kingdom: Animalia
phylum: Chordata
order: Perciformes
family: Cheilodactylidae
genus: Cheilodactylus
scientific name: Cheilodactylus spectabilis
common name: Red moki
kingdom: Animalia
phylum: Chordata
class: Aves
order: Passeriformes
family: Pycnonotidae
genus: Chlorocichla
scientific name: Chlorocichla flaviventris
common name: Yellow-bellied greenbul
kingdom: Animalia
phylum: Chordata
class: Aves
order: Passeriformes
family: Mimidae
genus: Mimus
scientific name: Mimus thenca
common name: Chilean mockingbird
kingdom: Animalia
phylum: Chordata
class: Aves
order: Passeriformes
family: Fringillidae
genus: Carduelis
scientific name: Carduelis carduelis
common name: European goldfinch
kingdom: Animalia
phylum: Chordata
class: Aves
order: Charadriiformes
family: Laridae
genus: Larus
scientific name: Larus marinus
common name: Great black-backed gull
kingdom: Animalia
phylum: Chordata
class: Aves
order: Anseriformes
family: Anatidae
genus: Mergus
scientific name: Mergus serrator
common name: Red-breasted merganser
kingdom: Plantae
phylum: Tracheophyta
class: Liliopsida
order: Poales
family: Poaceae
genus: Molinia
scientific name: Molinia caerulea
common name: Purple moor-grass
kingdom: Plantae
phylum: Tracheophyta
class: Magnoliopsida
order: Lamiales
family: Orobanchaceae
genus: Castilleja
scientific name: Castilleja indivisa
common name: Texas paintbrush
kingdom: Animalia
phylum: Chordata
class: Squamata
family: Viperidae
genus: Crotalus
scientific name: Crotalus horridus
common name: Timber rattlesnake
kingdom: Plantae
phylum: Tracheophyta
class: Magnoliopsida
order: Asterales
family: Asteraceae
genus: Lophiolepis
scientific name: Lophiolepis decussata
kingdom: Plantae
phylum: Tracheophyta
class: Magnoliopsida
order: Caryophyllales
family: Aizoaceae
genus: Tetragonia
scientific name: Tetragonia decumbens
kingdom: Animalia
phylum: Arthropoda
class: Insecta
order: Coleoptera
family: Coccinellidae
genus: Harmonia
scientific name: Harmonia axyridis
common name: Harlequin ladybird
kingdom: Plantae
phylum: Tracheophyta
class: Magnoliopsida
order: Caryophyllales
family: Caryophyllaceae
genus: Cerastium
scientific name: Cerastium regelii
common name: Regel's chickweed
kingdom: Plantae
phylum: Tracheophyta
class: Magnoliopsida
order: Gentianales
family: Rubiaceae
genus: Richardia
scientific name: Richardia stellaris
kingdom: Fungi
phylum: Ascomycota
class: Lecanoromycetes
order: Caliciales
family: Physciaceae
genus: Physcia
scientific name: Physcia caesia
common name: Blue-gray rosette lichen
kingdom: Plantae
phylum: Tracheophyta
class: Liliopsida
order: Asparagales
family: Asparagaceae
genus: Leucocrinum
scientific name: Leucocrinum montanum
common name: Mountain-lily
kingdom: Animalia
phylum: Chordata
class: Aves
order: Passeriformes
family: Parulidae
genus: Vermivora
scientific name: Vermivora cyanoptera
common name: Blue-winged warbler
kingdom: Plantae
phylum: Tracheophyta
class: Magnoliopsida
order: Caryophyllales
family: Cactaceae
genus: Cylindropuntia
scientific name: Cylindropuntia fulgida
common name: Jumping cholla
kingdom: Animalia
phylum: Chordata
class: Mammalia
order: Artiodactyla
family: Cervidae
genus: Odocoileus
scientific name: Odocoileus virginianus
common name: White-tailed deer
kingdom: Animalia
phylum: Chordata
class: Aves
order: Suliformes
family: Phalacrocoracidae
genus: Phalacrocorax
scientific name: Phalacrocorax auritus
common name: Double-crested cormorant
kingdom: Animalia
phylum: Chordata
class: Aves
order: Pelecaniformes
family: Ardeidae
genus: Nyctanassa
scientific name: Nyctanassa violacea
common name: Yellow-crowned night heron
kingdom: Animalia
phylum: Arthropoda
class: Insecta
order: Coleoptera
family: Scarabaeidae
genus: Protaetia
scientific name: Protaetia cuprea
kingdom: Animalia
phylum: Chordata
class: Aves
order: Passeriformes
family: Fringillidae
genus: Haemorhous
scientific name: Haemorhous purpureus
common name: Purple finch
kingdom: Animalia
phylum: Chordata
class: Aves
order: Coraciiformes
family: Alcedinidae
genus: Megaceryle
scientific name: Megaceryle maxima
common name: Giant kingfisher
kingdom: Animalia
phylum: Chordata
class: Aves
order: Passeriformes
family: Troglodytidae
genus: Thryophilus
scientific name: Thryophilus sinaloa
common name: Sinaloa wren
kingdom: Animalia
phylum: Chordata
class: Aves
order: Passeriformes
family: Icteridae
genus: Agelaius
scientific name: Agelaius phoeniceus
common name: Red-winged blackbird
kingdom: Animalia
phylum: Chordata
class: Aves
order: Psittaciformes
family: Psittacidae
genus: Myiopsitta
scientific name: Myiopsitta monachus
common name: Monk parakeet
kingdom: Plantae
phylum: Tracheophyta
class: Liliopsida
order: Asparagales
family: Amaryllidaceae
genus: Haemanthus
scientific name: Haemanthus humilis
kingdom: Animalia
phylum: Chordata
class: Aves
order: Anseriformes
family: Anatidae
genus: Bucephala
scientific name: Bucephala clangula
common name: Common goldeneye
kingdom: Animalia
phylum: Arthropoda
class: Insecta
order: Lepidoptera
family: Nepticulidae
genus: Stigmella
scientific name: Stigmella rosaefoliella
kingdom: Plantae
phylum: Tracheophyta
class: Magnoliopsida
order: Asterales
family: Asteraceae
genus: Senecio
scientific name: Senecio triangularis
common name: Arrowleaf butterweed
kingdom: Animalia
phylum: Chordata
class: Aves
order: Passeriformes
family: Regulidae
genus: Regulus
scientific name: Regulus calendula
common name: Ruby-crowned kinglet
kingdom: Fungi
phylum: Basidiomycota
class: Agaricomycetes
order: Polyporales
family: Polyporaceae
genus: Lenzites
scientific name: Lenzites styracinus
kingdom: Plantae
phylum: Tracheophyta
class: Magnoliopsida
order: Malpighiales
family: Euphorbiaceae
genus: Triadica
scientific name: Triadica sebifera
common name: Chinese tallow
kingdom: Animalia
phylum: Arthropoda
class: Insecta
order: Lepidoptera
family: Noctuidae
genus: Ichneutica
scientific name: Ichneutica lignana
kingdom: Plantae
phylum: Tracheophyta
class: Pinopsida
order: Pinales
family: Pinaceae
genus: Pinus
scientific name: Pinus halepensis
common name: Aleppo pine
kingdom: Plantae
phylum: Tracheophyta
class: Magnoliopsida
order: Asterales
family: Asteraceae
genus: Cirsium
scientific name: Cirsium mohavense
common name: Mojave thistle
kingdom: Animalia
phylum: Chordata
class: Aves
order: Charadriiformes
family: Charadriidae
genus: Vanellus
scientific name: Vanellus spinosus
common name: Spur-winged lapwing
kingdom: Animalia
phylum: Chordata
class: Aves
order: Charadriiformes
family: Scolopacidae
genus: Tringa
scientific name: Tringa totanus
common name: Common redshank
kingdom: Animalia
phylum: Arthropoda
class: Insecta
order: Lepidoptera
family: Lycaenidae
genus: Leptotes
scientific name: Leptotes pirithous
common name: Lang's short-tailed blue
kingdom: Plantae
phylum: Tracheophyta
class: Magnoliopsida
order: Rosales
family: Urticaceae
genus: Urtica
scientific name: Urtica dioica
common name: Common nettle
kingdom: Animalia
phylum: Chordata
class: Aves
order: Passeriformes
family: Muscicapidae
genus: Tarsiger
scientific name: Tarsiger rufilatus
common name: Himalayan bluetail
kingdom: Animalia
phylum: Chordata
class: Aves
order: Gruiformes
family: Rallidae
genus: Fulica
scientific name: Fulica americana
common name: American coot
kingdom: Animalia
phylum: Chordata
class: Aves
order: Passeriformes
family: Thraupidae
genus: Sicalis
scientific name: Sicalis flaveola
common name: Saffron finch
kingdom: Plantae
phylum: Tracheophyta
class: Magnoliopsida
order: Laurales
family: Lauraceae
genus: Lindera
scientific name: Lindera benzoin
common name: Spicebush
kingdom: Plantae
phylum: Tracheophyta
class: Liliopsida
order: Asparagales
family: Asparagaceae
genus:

## To do
Update the material from its first line through the line holding "family: Orobanchaceae", inclusive, so that "common name" becomes "vernacular name" and nothing else changes. Give back only those lines.

## Full solution
kingdom: Animalia
phylum: Chordata
order: Perciformes
family: Cheilodactylidae
genus: Cheilodactylus
scientific name: Cheilodactylus spectabilis
vernacular name: Red moki
kingdom: Animalia
phylum: Chordata
class: Aves
order: Passeriformes
family: Pycnonotidae
genus: Chlorocichla
scientific name: Chlorocichla flaviventris
vernacular name: Yellow-bellied greenbul
kingdom: Animalia
phylum: Chordata
class: Aves
order: Passeriformes
family: Mimidae
genus: Mimus
scientific name: Mimus thenca
vernacular name: Chilean mockingbird
kingdom: Animalia
phylum: Chordata
class: Aves
order: Passeriformes
family: Fringillidae
genus: Carduelis
scientific name: Carduelis carduelis
vernacular name: European goldfinch
kingdom: Animalia
phylum: Chordata
class: Aves
order: Charadriiformes
family: Laridae
genus: Larus
scientific name: Larus marinus
vernacular name: Great black-backed gull
kingdom: Animalia
phylum: Chordata
class: Aves
order: Anseriformes
family: Anatidae
genus: Mergus
scientific name: Mergus serrator
vernacular name: Red-breasted merganser
kingdom: Plantae
phylum: Tracheophyta
class: Liliopsida
order: Poales
family: Poaceae
genus: Molinia
scientific name: Molinia caerulea
vernacular name: Purple moor-grass
kingdom: Plantae
phylum: Tracheophyta
class: Magnoliopsida
order: Lamiales
family: Orobanchaceae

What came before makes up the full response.